La presión de la industria farmacéutica es señalada
por muchos autores como el desencadenante de la espiral medicalizadora
Pero aunque es fácil colocarle a la
industria farmacéutica la etiqueta de villana, no es el único factor. Y en
ocasiones, ni siquiera el más importante. Desde la salud pública se dice que
somos lo que comemos, pero más que nada somos lo que pensamos. Autores como
Byung-Chul Han o Zygmunt Bauman nos dan, desde la sociología y la filosofía, claves
que ayudan a explicar mejor el fenómeno. Por un lado, como dice Han en La
sociedad del cansancio, las consecuencias de dejar atrás la
organización social disciplinaria, en la que si uno cumple con su deber podrá
vivir satisfecho, para sumergirnos en la sociedad del rendimiento, cuyo
paradigma es ese individuo exhausto por una competitividad autoimpuesta y sin
límite que le obliga a estar siempre alerta y siempre en forma, y que percibe
cualquier distracción o contratiempo como una amenaza para su carrera. Si
fracasa, será por su culpa. Para Bauman, en estos tiempos hipercompetitivos,
los que no siguen quedan excluidos, y eso crea mucha angustia. La gente ve la
vida como el juego de las sillas, en el que un momento de distracción “puede
comportar una derrota irreversible”. Y así es cómo, “incapaces de controlar la
dirección y la velocidad del coche que nos lleva, nos dedicamos a escrutar los
siete signos del cáncer, los cinco síntomas de la depresión, los fantasmas de
la hipertensión o el colesterol, y nos entregamos a la compra compulsiva de
salud”.
Todo eso, en el marco de una cultura
que fomenta el consumismo y el individualismo hedonista, que produce individuos
exigentes, impacientes y con escasa tolerancia a la frustración y que, como
advirtió Daniel Callahan, director del proyecto Los Fines de la Medicina, del
Hastings Center de Nueva York, esperan de la medicina aquello que esta no les
puede dar. Esos individuos son muy vulnerables a la publicidad, abierta o
encubierta, que les ofrece el recurso a las pastillas como el elixir mágico que
les ayudará a construir una burbuja de felicidad, aunque sea inducida por la
química.
La mayor parte de esa presión se
canaliza hacia la consulta del médico de cabecera, que muchas veces solo tiene
el talonario de recetas para hacer frente a tan perentorias demandas. Pero los
medicamentos no son inocuos. Barbara Starfield, de la Universidad John Hopkins,
señalaba ya en 2002 en To err is human que la iatrogenia de
los tratamientos era la tercera causa de muerte en Estados Unidos. El problema
es que, como indica Enrique Gavilán, médico de familia que ha investigado los
procesos de medicalización, si no se hace un seguimiento adecuado, algunos de
estos fármacos crean dependencia. Y ahí tenemos una nueva forma de hacerse adicto.

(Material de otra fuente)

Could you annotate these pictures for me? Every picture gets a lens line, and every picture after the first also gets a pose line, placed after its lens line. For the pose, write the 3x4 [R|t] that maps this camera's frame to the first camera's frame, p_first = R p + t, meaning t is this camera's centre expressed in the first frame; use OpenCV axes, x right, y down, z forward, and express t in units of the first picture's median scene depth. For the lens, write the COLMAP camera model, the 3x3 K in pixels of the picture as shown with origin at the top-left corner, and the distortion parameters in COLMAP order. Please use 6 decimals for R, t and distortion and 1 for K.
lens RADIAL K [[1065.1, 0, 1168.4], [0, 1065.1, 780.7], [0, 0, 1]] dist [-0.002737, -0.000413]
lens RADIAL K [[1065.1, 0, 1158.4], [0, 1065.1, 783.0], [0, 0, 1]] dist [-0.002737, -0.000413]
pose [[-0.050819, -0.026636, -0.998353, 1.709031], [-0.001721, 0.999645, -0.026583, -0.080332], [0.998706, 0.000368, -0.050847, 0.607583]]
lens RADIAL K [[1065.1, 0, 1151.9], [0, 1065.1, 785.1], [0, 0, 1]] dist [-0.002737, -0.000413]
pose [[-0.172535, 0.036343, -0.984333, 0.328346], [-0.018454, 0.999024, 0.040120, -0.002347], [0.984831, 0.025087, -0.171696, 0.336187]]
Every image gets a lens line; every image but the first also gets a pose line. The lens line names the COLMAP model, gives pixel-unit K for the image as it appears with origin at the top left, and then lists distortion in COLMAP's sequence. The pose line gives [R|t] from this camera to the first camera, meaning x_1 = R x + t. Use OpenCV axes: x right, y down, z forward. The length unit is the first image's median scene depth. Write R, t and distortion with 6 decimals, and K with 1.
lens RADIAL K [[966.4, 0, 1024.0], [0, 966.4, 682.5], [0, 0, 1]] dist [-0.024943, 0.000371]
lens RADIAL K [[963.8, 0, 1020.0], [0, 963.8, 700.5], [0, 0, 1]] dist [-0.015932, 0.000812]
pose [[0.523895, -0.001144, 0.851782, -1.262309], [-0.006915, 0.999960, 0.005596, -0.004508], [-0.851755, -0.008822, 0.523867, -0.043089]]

Andreu Segura, especialista en salud pública, lamenta que la sociedad no sea
consciente de que las pastillas pueden ayudar cuando son necesarias, pero
también tienen efectos adversos, y eso es lo único que producen cuando se
recetan sin justificación. Pero mientras nos excedemos en la prescripción en
procesos que no son patológicos, hay al mismo tiempo muchos enfermos con
verdaderas enfermedades mentales que ni siquiera están tratados. Para Antoni
Bulbena, jefe del Departamento de Psiquiatría de la UAB, esa es la gran e
injusta paradoja de este historial. Al final, unos sufren por demasiado
medicados y otros por demasiado poco.